The very pictures in the gallery failed to interest Herminia, she
knew not why. Alan couldn't rouse her to enthusiasm over his
beloved Buonfigli. Those naive flaxen-haired angels, with sweetly
parted lips, and baskets of red roses in their delicate hands, own
sisters though they were to the girlish Lippis she had so admired
at Florence, moved her heart but faintly. Try as she might to like
them, she responded to nothing Perugian in any way.
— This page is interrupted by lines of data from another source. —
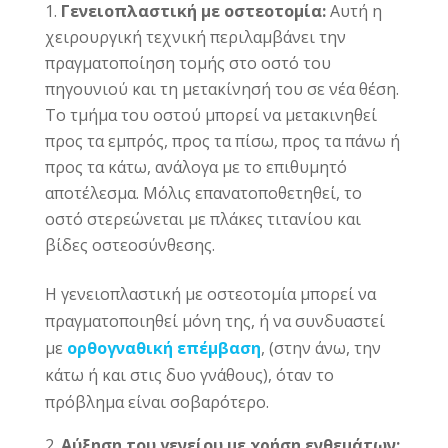
Γενειοπλαστική με οστεοτομία:
Αυτή η
χειρουργική τεχνική περιλαμβάνει την
πραγματοποίηση τομής στο οστό του
πηγουνιού και τη μετακίνησή του σε νέα θέση.
Το τμήμα του οστού μπορεί να μετακινηθεί
προς τα εμπρός, προς τα πίσω, προς τα πάνω ή
προς τα κάτω, ανάλογα με το επιθυμητό
αποτέλεσμα. Μόλις επανατοποθετηθεί, το
οστό στερεώνεται με πλάκες τιτανίου και
βίδες οστεοσύνθεσης.
Η γενειοπλαστική με οστεοτομία μπορεί να
πραγματοποιηθεί μόνη της, ή να συνδυαστεί
με
ορθογναθική επέμβαση
, (στην άνω, την
κάτω ή και στις δυο γνάθους), όταν το
πρόβλημα είναι σοβαρότερο.
Αύξηση του γενείου με χρήση ενθεμάτων:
At the end of a week or two, however, Alan began to complain of
constant headache. He was looking very well, but grew uneasy and
restless. Herminia advised him to give up sketching for a while,
those small streets were so close; and he promised to yield to her
wishes in the matter. Yet he grew worse next day, so that
Herminia, much alarmed, called in an Italian doctor. Perugia
boasted no English one. The Italian felt his pulse, and listened
to his symptoms. "The signore came here from Florence?" he asked.
"From Florence," Herminia assented, with a sudden sinking.
The doctor protruded his lower lip. "This is typhoid fever," he
said after a pause. "A very bad type. It has been assuming such a
form this winter at Florence."
He spoke the plain truth. Twenty-one days before in his bedroom at
the hotel in Florence, Alan had drunk a single glass of water from
the polluted springs that supply in part the Tuscan metropolis.
For twenty-one days those victorious microbes had brooded in
silence in his poisoned arteries. At the end of that time, they
swarmed and declared themselves. He was ill with an aggravated
form of the most deadly disease that still stalks unchecked through
unsanitated Europe.
Herminia's alarm was painful. Alan grew rapidly worse. In two
days he was so ill that she thought it her duty to telegraph at
once to Dr. Merrick, in London: "Alan's life in danger. Serious
attack of Florentine typhoid. Italian doctor despairs of his life.
May not last till to-morrow.--HERMINIA BARTON."
Later on in the day came a telegram in reply; it was addressed to
Alan: "Am on my way out by through train to attend you. But as a
matter of duty, marry the girl at once, and legitimatize your child
while the chance remains to you."
It was kindly meant in its way. It was a message of love, of
forgiveness, of generosity, such as Herminia would hardly have
expected from so stern a man as Alan had always represented his
father to be to her. But at moments of unexpected danger angry
feelings between father and son are often forgotten, and blood
unexpectedly proves itself thicker than water. Yet even so
Herminia couldn't bear to show the telegram to Alan. She feared
lest in this extremity, his mind weakened by disease, he might wish
to take his father's advice, and prove untrue to their common
principles. In that case, woman that she was, she hardly knew how
she could resist what might be only too probably his dying wishes.
Still, she nerved herself for this trial of faith, and went through
with it bravely. Alan, though sinking, was still conscious at
moments; in one such interval, with an effort to be calm, she
showed him his father's telegram. Tears rose into his eyes. "I
didn't expect him to come," he said. "This is all very good of
him." Then, after a moment, he added, "Would you wish me in this
extremity, Hermy, to do as he advises?"